Pablo Neruda on Poetry
It is worth one’s while, at certain hours of the day or night, to scrutinize useful objects in repose: wheels that have rolled across long, dusty distances with their enourmous loads of crops or ore, charcoal sacks, barrels, baskets, the hafts and handles of carpenters’ tools. The contacts these objects have had with man and earth may serve as a valuable lesson to a tortured lyric poet. Worn surfaces, the wear inflicted by human hands, the sometimes tragic, always pathetic, emanations from these objects give reality a magnetism that should not be scorned.
Man’s nebulous impurity can be perceived in them: the affinity for groups, the use and obsolescence of materials, the mark of a hand or a foot, the constancy of the human presence that permeates every surface.
This is the poetry we are seeking, corroded, as if by acid, by the labors of man’s hand, pervaded by sweat and smoke, reeking of urine and of lillies soiled by diverse professions in and outside the law.
A poetry as impure as a suit or a body, a poetry stained by food and shame, a poetry with wrinkles, observations, dreams, waking, prophecies, declaration of love and hatred, beasts, blows, idylls, manifestos, denials, doubts, affirmations, taxes.
The sacred law of the madrigal and the decrees of touch, smell, taste, sight, and hearing, the desire for justice and sexual desire, the sound of the ocean, nothing deliberately excluded, a plunge into unplumbed depths in an access of ungovernable love.
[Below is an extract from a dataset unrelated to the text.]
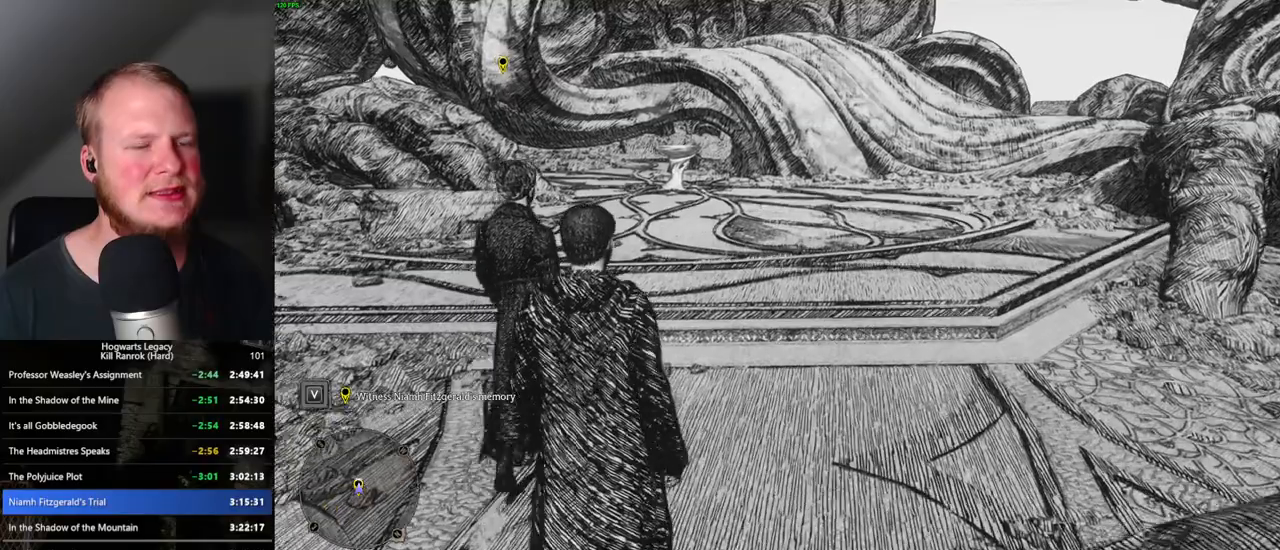
{"keys": ["w"], "mouse": [], "events": []}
And the poetic product will be stamped with digital doves, with the scars of teeth and ice, a poetry slightly consumed by sweat and war. Until one achieves a surface worn as smooth as a constantly played instrument, the hard softness of rubbed wood, or arrogant iron. Flowers, wheat, and water also have that special consistency, the same tactile majesty. But we must not overlook melancholy, the sentimentalism of another age, the perfect impure fruit whose marvels have been cast aside by the mania for pedantry: moonlight, the swan at dusk, “my beloved,” are, beyond question, the elemental and essential matter of poetry. He who would flee from bad taste is riding for a fall.